TASK STATEMENT: From the project team page, copy word for word the stretch from "Studying mobility and" through "within the cemetery.".

EXTRACTED TEXT:
DoHa Project Team

Studying mobility and status at Domasław, SW Poland

Anna Józefowska-Domańska, PhD

Principal Investigator

Anna Józefowska-Domańska is an archaeologist specialising in the Late Bronze Age and Early Iron Age of Central Europe, with particular emphasis on funerary practices, social differentiation, and long-term cemetery use. She has extensive experience in the analysis of large, multi-phase burial grounds and in the integration of archaeological data with bioarchaeological and physicochemical research.

Her research provides the archaeological and chronological framework for the entire project, including the development of refined internal periodisation, the interpretation of burial practices, and the definition of social status indicators within the cemetery.

A central focus of her research is the transformation of social structures at the transition from the Late Bronze Age to the Early Iron Age, including changing expressions of elite identity, mobility, and ritual behaviour. Through long-term engagement with the Domasław cemetery, she has contributed significantly to re-evaluating the role of southwestern Poland within wider Hallstatt cultural networks.

Her academic profile and full list of publications are available via: https://pan-pl.academia.edu/AnnaJozefowska and https://orcid.org/0000-0001-9377-7166.

Bogumiła Wolska, PhD

Specialist Researcher

Bogumiła Wolska is a bioarchaeologist specialising in the study of burned human remains. Her main research focuses on past cremation practices and mobility patterns in prehistory. An important part of her work involves refining analytical methods for the study of thermally altered human remains, as well as investigating diagenetic processes affecting bones during their long-term deposition in burial soil environments.

Within the framework of the Domasław Project, Bogumiła will carry out FTIR (Fourier Transform Infrared Spectroscopy) analyses of cremated human remains. The aim of her research is to provide insight into mortuary practices, with particular emphasis on the combustion stage. The results of the FTIR analysis will form a basis for assessing whether cremation practices were applied uniformly to individuals buried at Domasław or varied according to the social status of the deceased. It will also enable the identification of changes in the cremation process over time.

Bogumiła will also contribute to strontium isotope and osteological analyses.

Her academic record and list of publications are available on her ORCID profile: https://orcid.org/0000-0001-8607-557X.

RECORD EXCERPTS:
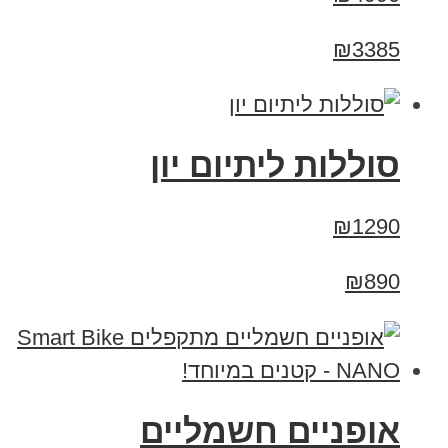
₪3385
סוללות ליתיום יון
₪1290
₪890
אופניים חשמליים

RESULT:
Studying mobility and status at Domasław, SW Poland

Anna Józefowska-Domańska, PhD

Principal Investigator

Anna Józefowska-Domańska is an archaeologist specialising in the Late Bronze Age and Early Iron Age of Central Europe, with particular emphasis on funerary practices, social differentiation, and long-term cemetery use. She has extensive experience in the analysis of large, multi-phase burial grounds and in the integration of archaeological data with bioarchaeological and physicochemical research.

Her research provides the archaeological and chronological framework for the entire project, including the development of refined internal periodisation, the interpretation of burial practices, and the definition of social status indicators within the cemetery.